Excerpt to read >>
Given that I joined only a month before you, I might still be in the running for #2.


----------



## Danfish98 (Jun 5, 2011)

the_brain said:


> Given that I joined only a month before you, I might still be in the running for #2.


Good point. You've got better weapons to back it up though.


----------



## the_brain (May 1, 2011)

Danfish98 said:


> Good point. You've got better weapons to back it up though.


At lease we agree that we have no chance at #1.


----------



## ouirknotamuzd (Jan 29, 2011)

congratulations,Dan....you've posted your dc#'s..you've stated your intentions and made them crystal-clear...you're now an official member of the Puff bombing community,which you'll soon discover is a double-edged sword...

I know many of my ZK brethren are avid fishermen,so I'm gonna go back to the Boardroom and find out who's up for a little fishing trip.

I suggest you stock on lip balm,Brother,cuz you can kiss your mailbox goodbye.


----------



## watchman_01 (Jul 12, 2011)

ouirknotamuzd said:


> congratulations,Dan....you've posted your dc#'s..you've stated your intentions and made them crystal-clear...you're now an official member of the Puff bombing community,which you'll soon discover is a double-edged sword...
> 
> I know many of my ZK brethren are avid fishermen,so I'm gonna go back to the Boardroom and find out who's up for a little fishing trip.
> 
> I suggest you stock on lip balm,Brother,cuz you can kiss your mailbox goodbye.

Set of tasks >>
a. In the forum thread, swap "Boardroom" for "clubhouse" and write out the passage between "## ouirknotamuzd (Jan" and "(Jul 12, 2011)", inclusive.
b. Decide whether each statement agrees with the forum thread. Answer yes or no, and quote the words from the thread that settle it.
(i) Danfish98 says the_brain has better weapons.
(ii) ouirknotamuzd says many of the ZK brethren are avid fishermen.
(iii) ouirknotamuzd advises stocking up on sunscreen.
c. What date does the forum thread show for the post by Danfish98?
The items are separate material with no connection to the forum thread.

Available data >>
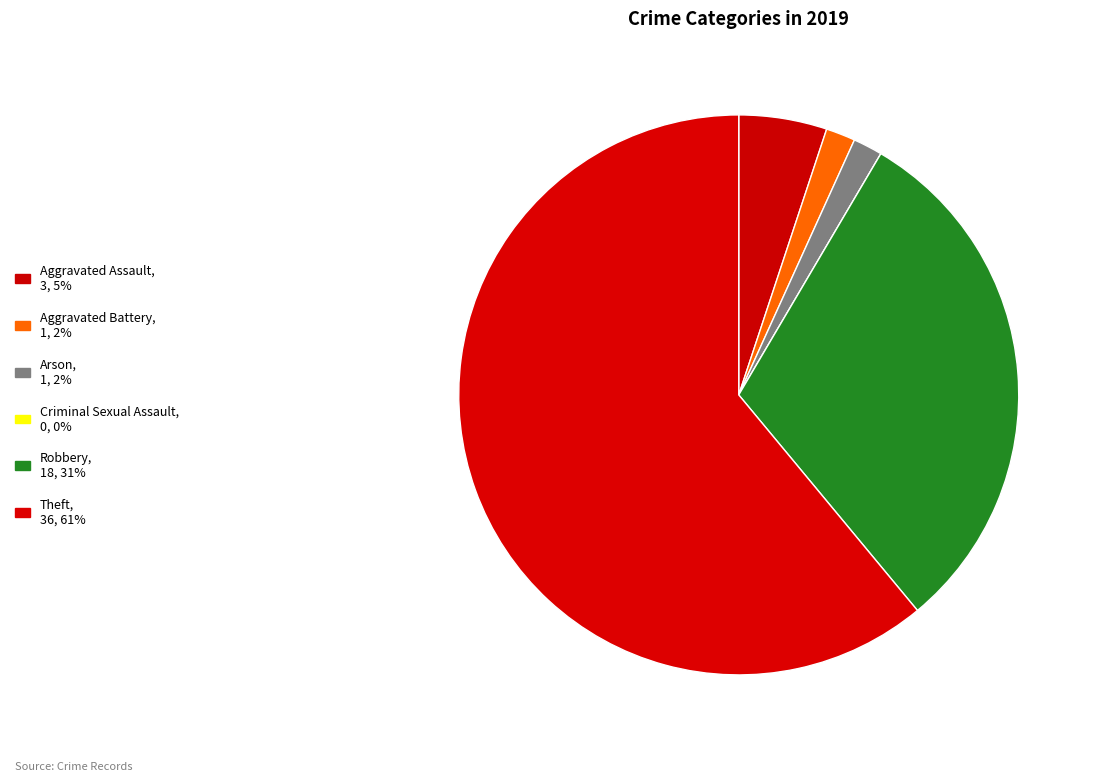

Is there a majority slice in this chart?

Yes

* * *

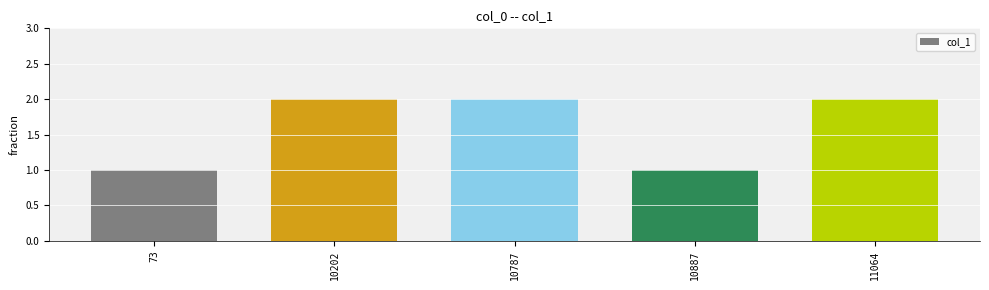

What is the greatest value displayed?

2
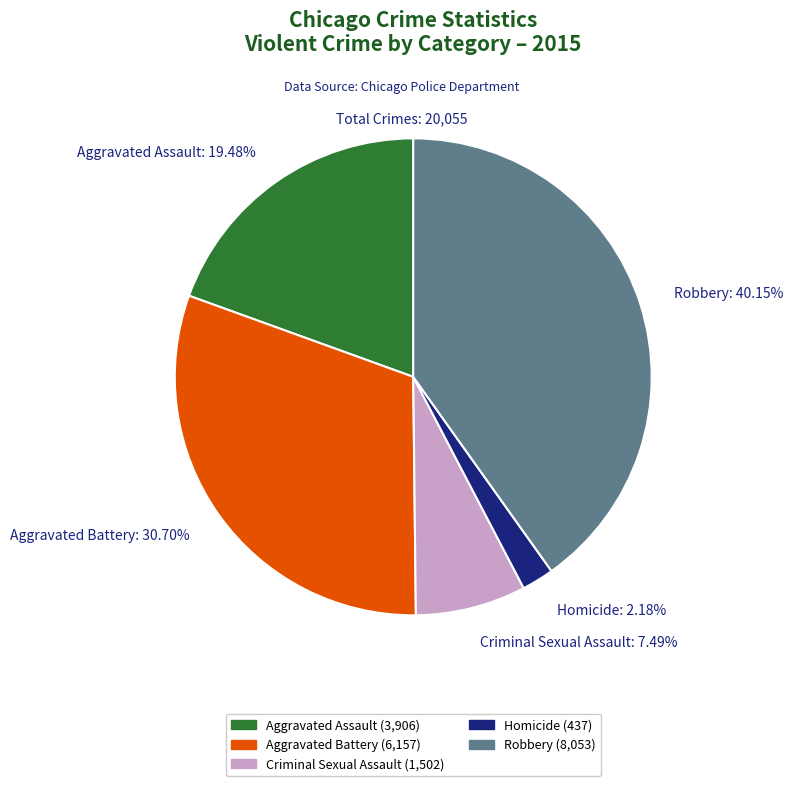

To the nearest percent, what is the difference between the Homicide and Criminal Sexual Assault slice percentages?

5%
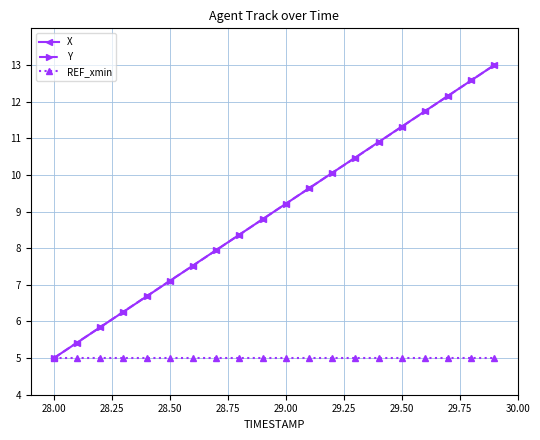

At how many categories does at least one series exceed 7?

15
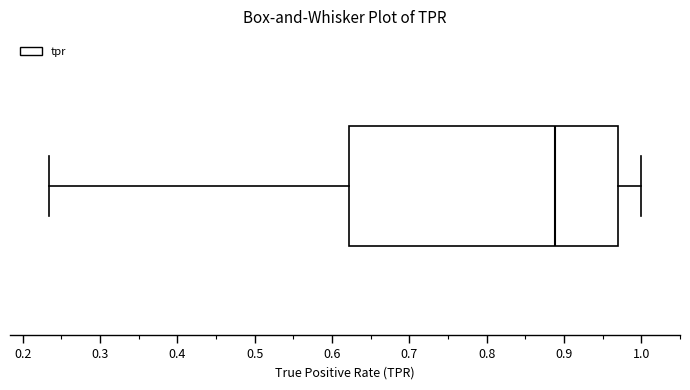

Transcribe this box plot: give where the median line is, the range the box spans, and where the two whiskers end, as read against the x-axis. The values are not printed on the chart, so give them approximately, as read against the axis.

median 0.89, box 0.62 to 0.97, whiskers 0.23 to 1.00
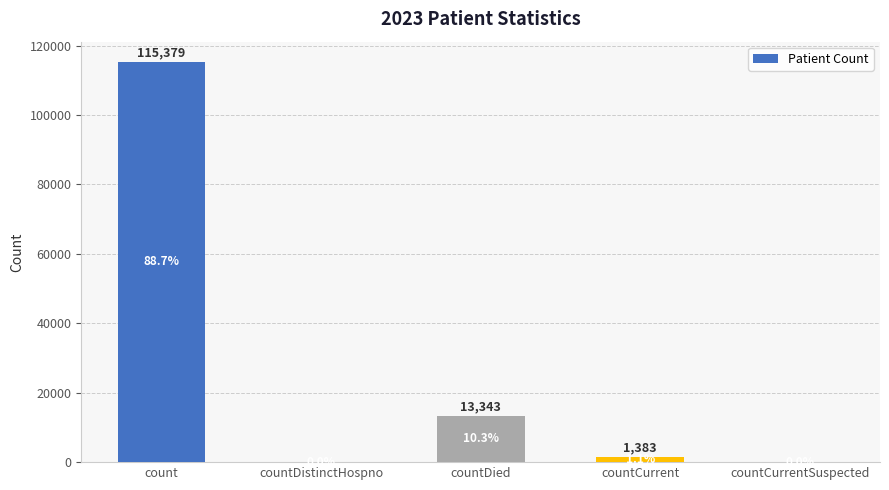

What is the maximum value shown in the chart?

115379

Response list >>
a.
## ouirknotamuzd (Jan 29, 2011)

congratulations,Dan....you've posted your dc#'s..you've stated your intentions and made them crystal-clear...you're now an official member of the Puff bombing community,which you'll soon discover is a double-edged sword...

I know many of my ZK brethren are avid fishermen,so I'm gonna go back to the clubhouse and find out who's up for a little fishing trip.

I suggest you stock on lip balm,Brother,cuz you can kiss your mailbox goodbye.


----------



## watchman_01 (Jul 12, 2011)

b.
(i) Yes: "You've got better weapons to back it up though."
(ii) Yes: "I know many of my ZK brethren are avid fishermen"
(iii) No: "I suggest you stock on lip balm"

c. Jun 5, 2011